Vom „Antisemitismus“ als „Sozialismus der dummen Kerle“ soll schon um 1880 der Begründer deutschen Sozialdemokratien August Bebel gesprochen haben. Ein Jahr zuvor war der Berliner Antisemitismusstreit ausgebrochen, der bis 1881 andauerte. Ein Aufsatz des Historikers Heinrich von Treitschke, „Unsere Aussichten“, löste den Streit aus. In dem von ihm herausgegeben „Preußischen Jahrbüchern“ schrieb er 1879: „Der Instinkt der Massen hat in der Tat eine schwere Gefahr, einen hochbedenklichen Schaden des neuen deutschen Lebens richtig erkannt: es ist keine leere Redensart, wenn man heute von einer deutschen Judenfrage spricht.“ Weiter führt er aus: „Bis in die Kreise der höchsten Bildung hinauf (…) ertönt es heute wie aus einem Munde: die Juden sind unser Unglück“.

Datenauszug:

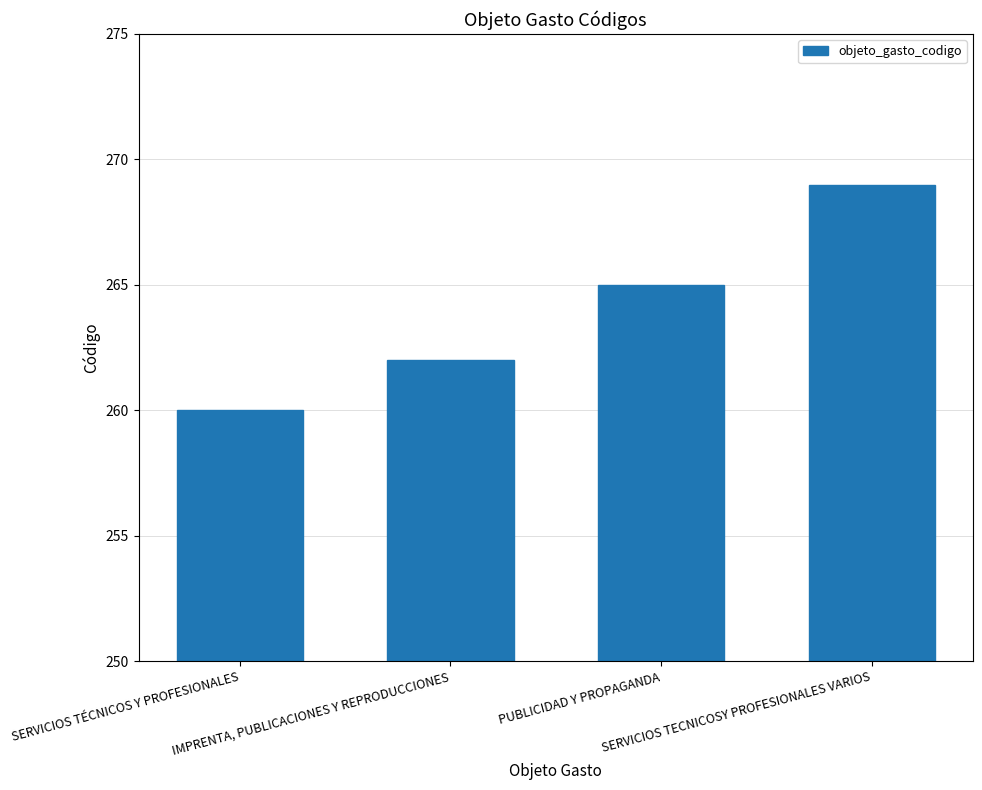

What is the smallest value displayed?

260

Aufgabenstellung: Welcher Aufsatz löste laut dem Textauszug den Berliner Antisemitismusstreit aus?

Antwort: Der Aufsatz „Unsere Aussichten“ des Historikers Heinrich von Treitschke.